**本文抜粋**:
----------

今、世界的な再注目の最中にあるアナログ・レコード。デジタルで得られない音質や大きなジャケットなどその魅力は様々あるが、裏面にプロデューサーやバックミュージシャン、レーベル名を記した「クレジット」もその1つと言えるだろう。

「クレジット」――それは、レコードショップに並ぶ無数のレコードから自分が求める一枚を選ぶための重要な道標。「Credit5」と題した本連載では、蓄積した知識が偶然の出会いを必然へと変える「クレジット買い」体験について、アーティストやDJ、文化人たちが語っていく。

今回登場するのは、メロウなサイケデリックサウンドに定評がある4人組バンド、OGRE YOU ASSHOLEのフロントマンを務める出戸学。紹介された5枚のレコードを道標に、新しい音楽の旅を始めてみよう。

出戸学が考える「アナログ・レコードの魅力」

----------

**作業内容**:
a – 本文抜粋のうち「今、世界的な再注目の最中にあ」で始まり「出戸学が考える「アナログ・レコードの魅力」」まで続く部分を、「道標」を「目印」に置き換えて書き直してください。
b – 本文抜粋によると、出戸学がフロントマンを務めるバンドの名前は何ですか。

**提示データ**:
----------

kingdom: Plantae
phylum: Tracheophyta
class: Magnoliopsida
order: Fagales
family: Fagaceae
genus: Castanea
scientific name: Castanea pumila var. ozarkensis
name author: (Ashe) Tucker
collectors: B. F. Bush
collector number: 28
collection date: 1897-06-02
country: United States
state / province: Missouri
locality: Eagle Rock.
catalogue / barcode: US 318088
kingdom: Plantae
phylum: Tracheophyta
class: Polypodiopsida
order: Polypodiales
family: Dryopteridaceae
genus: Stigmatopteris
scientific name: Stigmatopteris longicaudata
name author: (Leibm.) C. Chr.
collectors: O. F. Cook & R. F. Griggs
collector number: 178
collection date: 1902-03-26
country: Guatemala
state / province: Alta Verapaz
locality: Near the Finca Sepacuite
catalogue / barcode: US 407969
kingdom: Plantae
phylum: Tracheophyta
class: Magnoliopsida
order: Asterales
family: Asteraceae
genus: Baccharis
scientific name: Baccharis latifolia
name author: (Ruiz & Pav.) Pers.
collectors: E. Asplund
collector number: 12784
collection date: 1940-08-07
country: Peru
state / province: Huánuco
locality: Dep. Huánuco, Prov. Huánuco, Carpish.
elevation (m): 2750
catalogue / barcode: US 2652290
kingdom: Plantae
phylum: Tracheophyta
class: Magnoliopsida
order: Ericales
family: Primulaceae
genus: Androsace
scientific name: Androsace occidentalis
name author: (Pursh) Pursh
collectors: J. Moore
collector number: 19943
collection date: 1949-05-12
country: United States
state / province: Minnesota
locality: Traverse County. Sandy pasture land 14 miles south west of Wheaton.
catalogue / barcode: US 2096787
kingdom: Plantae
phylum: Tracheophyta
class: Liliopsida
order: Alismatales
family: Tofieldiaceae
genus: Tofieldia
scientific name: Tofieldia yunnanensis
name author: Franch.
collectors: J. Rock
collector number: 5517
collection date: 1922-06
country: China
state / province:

----------

**解答**:
a –
今、世界的な再注目の最中にあるアナログ・レコード。デジタルで得られない音質や大きなジャケットなどその魅力は様々あるが、裏面にプロデューサーやバックミュージシャン、レーベル名を記した「クレジット」もその1つと言えるだろう。

「クレジット」――それは、レコードショップに並ぶ無数のレコードから自分が求める一枚を選ぶための重要な目印。「Credit5」と題した本連載では、蓄積した知識が偶然の出会いを必然へと変える「クレジット買い」体験について、アーティストやDJ、文化人たちが語っていく。

今回登場するのは、メロウなサイケデリックサウンドに定評がある4人組バンド、OGRE YOU ASSHOLEのフロントマンを務める出戸学。紹介された5枚のレコードを目印に、新しい音楽の旅を始めてみよう。

出戸学が考える「アナログ・レコードの魅力」

b – OGRE YOU ASSHOLE